The aims of good management of JIA are to prevent joint destruction, and promote growth and development and management of complications. Effective management of JIA needs a multidisciplinary team approach with inputs from a pediatric rheumatologist, who will liaise with the local general pediatrician or general physician ophthalmologist, nurse specialist, physio-therapist, occupational therapist, orthopedic surgeon, podiatrist, clinical psychologist and social worker.
The medications used to treat JIA are divided into first-line agents, second-line agents, immunosuppressive agents, biologicals and steroids.
1. Medical Treatment:
The aim of treatment is to stop or slow down the progress of inflammation, thus relieving symptoms, improving function, and preventing joint damage and other complications.
DMARD (Disease Modifying Anti Rheumatic Drugs) -
- Anti inflammatory agents (NSAIDS) – Nonsteroidal Anti-inflammatory Agents (NSAIDs) decrease inflammation by inhibiting the synthesis of prostaglandins Naproxen, Ibuprofen, Diclofenac sodium. Half of the children who respond to NSAIDs do so after 2 weeks and two thirds by a month; thus if a patient has minimal response, it may be advantageous to change to an NSAID of another chemical class after a month.
- Corticosteroids –. Steroids can be used either orally, by injections or direct administration in the joints depending on the severity of the condition. They are generally to be used when high fever is not responding to NSAID specially systemic JIA with pericarditis, severe uveitis or rapidly progressing JIA.
2. Supportive measures:
- Of current therapies, once a week low dose methotrexate has emerged as the therapeutic agent of choice for children who fail to respond to adequate administration of an NSAID. In the low doses used in the management of arthritis, the drug is an anti-inflammatory and probably a remittent or disease modifying drug.

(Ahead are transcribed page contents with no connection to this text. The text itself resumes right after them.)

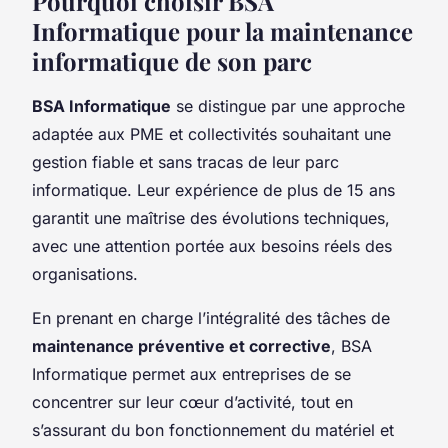
Pourquoi choisir BSA
Informatique pour la maintenance
informatique de son parc
BSA Informatique
se distingue par une approche
adaptée aux PME et collectivités souhaitant une
gestion fiable et sans tracas de leur parc
informatique. Leur expérience de plus de 15 ans
garantit une maîtrise des évolutions techniques,
avec une attention portée aux besoins réels des
organisations.
En prenant en charge l’intégralité des tâches de
maintenance préventive et corrective
, BSA
Informatique permet aux entreprises de se
concentrer sur leur cœur d’activité, tout en
s’assurant du bon fonctionnement du matériel et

Its efficacy is usually evident 2-3 months after starting treatment. The child needs regular blood tests while on this medicine to screen for side effects.
- Biologic drugs, such as such as Etanercept, Infliximab, and related drugs that block high levels of proteins that cause inflammation can also be used.
- Cytotoxic drugs: Cyclophosphamide, azathioprine, can be used in intractable cases.
Rest and Exercise
3. Maintenance of joint function:
- Most children require 8 hours of sleep each night and often need one or more 30-minute rest periods during the day. Splints may be used to prevent contractures and deformities. Isometric exercise is the strengthening technique of choice in patients with active synovitis. Low impact activities, such as riding a bike and swimming, are also recommended. Physical and occupational therapists can assist in formulating and implementing a balanced regimen for each patient. Occupational therapy helps the child develop strategies for coping with daily life by adapting to his or her environment and using different assistive devices.
It is important for children to maintain lean body mass, because obesity places additional stress on joints, exacerbates inflammation. Studies using fish oil supplements to reduce inflammatory prostaglandins have reported encouraging data.
- Rest in bed. Use of splints to prevent contractures and deformities
- It is important for children with JRA to stay active and keep their muscles strong. Walking, bicycling, and swimming may be good activities. Children should learn to warm up before exercising.
- Physiotherapy – to maintain joint function and to prevent deformity.
Occasionally corrective surgical procedures and synovectomy (operation performed to remove partial or all the synovial membrane of a joint) may be required in severely involved joints.